** DIRECTIONS FOR THIS TASK **
Of the lines in the data below, write out exactly those from the one holding "8: (564, 153, 1.32)" through the one holding "37: (600, 203, 1.31)", both included.

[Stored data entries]
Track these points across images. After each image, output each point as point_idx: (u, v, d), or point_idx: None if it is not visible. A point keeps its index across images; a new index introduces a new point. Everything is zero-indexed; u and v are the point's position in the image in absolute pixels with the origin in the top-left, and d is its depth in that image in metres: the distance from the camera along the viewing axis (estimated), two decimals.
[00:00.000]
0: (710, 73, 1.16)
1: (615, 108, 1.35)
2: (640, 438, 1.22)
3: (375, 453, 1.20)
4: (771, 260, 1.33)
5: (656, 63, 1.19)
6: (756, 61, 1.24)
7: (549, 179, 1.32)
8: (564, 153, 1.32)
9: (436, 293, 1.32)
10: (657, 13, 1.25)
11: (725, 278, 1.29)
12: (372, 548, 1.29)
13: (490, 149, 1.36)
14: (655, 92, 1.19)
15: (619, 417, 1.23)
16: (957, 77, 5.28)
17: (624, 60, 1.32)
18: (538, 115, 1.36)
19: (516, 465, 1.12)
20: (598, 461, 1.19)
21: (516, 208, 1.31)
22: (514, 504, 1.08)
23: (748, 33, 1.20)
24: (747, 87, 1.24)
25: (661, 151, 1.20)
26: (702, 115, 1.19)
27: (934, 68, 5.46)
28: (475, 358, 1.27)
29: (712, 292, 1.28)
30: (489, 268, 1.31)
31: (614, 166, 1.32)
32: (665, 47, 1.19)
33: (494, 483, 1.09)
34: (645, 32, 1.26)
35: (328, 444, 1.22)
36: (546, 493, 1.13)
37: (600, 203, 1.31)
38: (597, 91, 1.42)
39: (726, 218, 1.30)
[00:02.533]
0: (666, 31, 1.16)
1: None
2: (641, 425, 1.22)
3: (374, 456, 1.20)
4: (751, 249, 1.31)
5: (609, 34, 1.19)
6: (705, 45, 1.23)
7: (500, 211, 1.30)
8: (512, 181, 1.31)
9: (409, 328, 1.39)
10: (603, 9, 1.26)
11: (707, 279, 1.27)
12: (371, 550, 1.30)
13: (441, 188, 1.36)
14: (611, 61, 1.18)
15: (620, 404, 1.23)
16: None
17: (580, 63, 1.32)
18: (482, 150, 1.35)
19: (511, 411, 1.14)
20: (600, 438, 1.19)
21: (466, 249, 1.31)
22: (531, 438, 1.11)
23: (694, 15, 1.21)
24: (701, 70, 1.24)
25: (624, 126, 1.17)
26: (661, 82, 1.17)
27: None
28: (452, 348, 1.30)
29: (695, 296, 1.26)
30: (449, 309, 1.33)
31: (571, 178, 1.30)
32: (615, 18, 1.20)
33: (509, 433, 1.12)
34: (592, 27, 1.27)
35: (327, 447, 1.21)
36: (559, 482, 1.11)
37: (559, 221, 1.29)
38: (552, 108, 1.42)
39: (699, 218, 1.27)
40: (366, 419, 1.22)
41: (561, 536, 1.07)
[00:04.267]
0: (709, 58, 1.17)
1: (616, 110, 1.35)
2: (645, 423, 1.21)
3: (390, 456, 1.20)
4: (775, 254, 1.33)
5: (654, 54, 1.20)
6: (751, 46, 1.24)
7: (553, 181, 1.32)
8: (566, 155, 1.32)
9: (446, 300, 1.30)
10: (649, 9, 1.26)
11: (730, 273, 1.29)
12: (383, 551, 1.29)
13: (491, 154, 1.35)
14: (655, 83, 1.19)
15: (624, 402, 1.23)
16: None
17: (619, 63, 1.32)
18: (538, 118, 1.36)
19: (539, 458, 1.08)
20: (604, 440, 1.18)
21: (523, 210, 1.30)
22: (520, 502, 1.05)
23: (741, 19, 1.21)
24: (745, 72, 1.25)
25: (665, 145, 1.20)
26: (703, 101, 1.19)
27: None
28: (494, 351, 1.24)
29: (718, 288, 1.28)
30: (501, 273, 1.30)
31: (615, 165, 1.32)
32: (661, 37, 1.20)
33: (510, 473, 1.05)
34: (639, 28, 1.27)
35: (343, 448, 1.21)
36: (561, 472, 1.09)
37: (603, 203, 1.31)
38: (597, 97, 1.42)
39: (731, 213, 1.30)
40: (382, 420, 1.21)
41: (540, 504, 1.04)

** RESULT OF THE TASK **
8: (564, 153, 1.32)
9: (436, 293, 1.32)
10: (657, 13, 1.25)
11: (725, 278, 1.29)
12: (372, 548, 1.29)
13: (490, 149, 1.36)
14: (655, 92, 1.19)
15: (619, 417, 1.23)
16: (957, 77, 5.28)
17: (624, 60, 1.32)
18: (538, 115, 1.36)
19: (516, 465, 1.12)
20: (598, 461, 1.19)
21: (516, 208, 1.31)
22: (514, 504, 1.08)
23: (748, 33, 1.20)
24: (747, 87, 1.24)
25: (661, 151, 1.20)
26: (702, 115, 1.19)
27: (934, 68, 5.46)
28: (475, 358, 1.27)
29: (712, 292, 1.28)
30: (489, 268, 1.31)
31: (614, 166, 1.32)
32: (665, 47, 1.19)
33: (494, 483, 1.09)
34: (645, 32, 1.26)
35: (328, 444, 1.22)
36: (546, 493, 1.13)
37: (600, 203, 1.31)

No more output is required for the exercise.